By Retired Congressman Mo Brooks
This is an opinion column
In 2010, voters elected me to Congress. Shortly after being sworn in as Alabama’s 5th District Congressman, I received a bill demanding I pay the National Republican Congressional Committee $300,000.
The NRCC exists to help Republicans win office. Inasmuch as the NRCC endorsed a party-switcher — former Democrat and now Democrat again Parker Griffith — over me in the GOP Primary, I was taken aback by the NRCC’s brazen gall.
I asked for advice from colleagues. Their answer: if you want good committee assignments, you buy them. I grudgingly paid the $300,000 in campaign funds to be in a better position to get committee assignments that best represent 5th District interests.
This was my introduction into a bad system that corrupts freshmen congressmen and puts special interests first and the public last.
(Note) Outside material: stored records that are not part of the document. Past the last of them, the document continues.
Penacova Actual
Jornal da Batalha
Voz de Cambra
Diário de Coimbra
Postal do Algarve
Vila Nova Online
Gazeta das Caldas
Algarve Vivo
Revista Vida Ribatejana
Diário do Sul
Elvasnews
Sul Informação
I break Congress’s corrupt system into parts:
- First, committee assignment purchase prices are $250,000-$500,000. The exact amount depends on a committee’s monetized value and whether it is an “A”, “B” or “C” committee[1]. Chairman of an “A” Committee[2] costs $1-$1.2 million. If bidding wars ensue, prices may go up.
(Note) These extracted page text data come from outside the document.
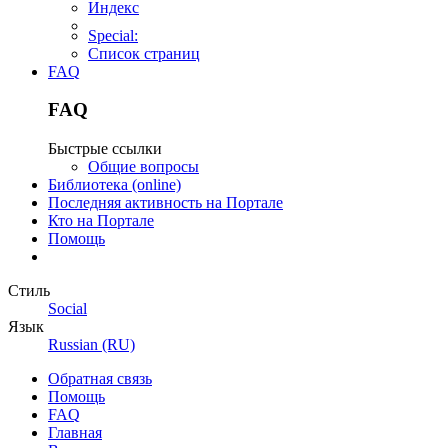
Индекс
Special:
Список страниц
FAQ
FAQ
Быстрые ссылки
Общие вопросы
Библиотека (online)
Последняя активность на Портале
Кто на Портале
Помощь
Стиль
Social
Язык
Russian (RU)
Обратная связь
Помощь
FAQ
Главная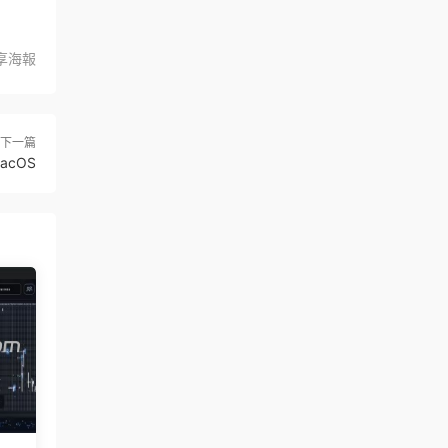
享海報
下一篇
MacOS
Retired Congressman Matt Gaetz of Florida explains that letter grades are “solely lashed to that committee’s ability to generate campaign cash for its members. (If you are on Ways and Means and control the tax code), there is no lobbyist in this town that would not swim across the Potomac to deliver you a $5,000 check.”
- Second, members of Congress cannot get committee purchase price money from Joe and Jane Citizen. They cannot afford it.
As Kentucky GOP Congressman Thomas Massie emphasizes, “Now where are you going to get that money? You’re not gonna go back home and have a fundraiser in somebody’s living room. That just doesn’t work. The people that fund your purchase of the committee seat are the people who have interest in the work product of that committee, DC lobbyists.”[4]
- Third, since Joe and Jane Citizen lack the money to fund the committee purchase price system, Congressmen must go to special interests to get the committee purchase price funding.
- Fourth, special interests demand a quid pro quo. You do as demanded, and put special interests above public interest, or you are cut off from the needed purchase money.
My growing disgust with this corrupt committee purchase system came to a head on the House Floor when a congressman (an intermediary for GOP leadership) offered me two different subcommittee chairmanships for $300,000 apiece. I declined each offer.
The third time I was asked, I gave copies of federal corruption and bribery statutes to the congressman, stated the purchasing committee power system was ethically dubious at best and criminal at worst, reminded him Congress had found Obama’s Attorney General Eric Holder in contempt and that Holder might be motivated to hang a few Republican congressmen’s heads on his trophy wall, and further reminded him that the DC jury pool would be 90% Democrat.
I was never again asked to buy a committee assignment or chairmanship.
Interestingly, not long thereafter, a candidate for the NRCC chair distributed written campaign brochures with committee purchase price listings on it, arguing, ‘Elect me. I will charge you less for your committee powers.’”
A USA Today front-page article quoting GOP Congressman Thomas Massie of Kentucky is illuminating:
Massie “was approached by a lobbyist who told him he could help the congressman raise enough money to get on the Ways and Means Committee ($500,000). That’s a powerful committee that oversees tax policy and is one of the most coveted panels in Congress.”
“He pulled me and my chief of staff into a meeting,” Massie said. “He offered to raise the money that would be required to get me on Ways and Means. This is a lobbyist telling me he can get me on Ways and Means.”
“It was one of the scummiest meetings I’ve ever been in,” Massie said. “I left just reeling, thinking about the implications for how this place works, when you realize that the lobbyists pick who goes on which committee.”
After thanking Massie on the House Floor for publicizing this corrupt practice, Massie replied, “Thank you, Mo. But I made a major mistake.”
I replied, “Mistake? I saw no mistake! I thought the article was great!”
Massie replied, “Well, I described the process as buying committee assignments. That’s not really accurate. It’s more of a rental agreement than a purchase agreement because you must repeatedly pay the rental price every two years.”
I conclude with clarifications.
First, the House operates differently from the Senate. While Senate chairmanship prices are likely higher, the Senate appears to give greater weight to seniority and merit when making committee decisions.
Second, buying committee assignments is bipartisan. Both parties do it. The differences is pricing structures and who you pay.
Third, many congressmen deny the committee assignment purchase system exists. They are partially correct but in substance wrong. Paying the purchase price into NRCC coffers does not guarantee a desired committee, but failure to pay the purchase price is a guarantee that you don’t get considered. That’s a distinction without a difference.
How can the public fix this corrupt process? Citizens must vote based on their own research, and never vote based on often false but always slick campaign ads special interests pay for. It’s that simple.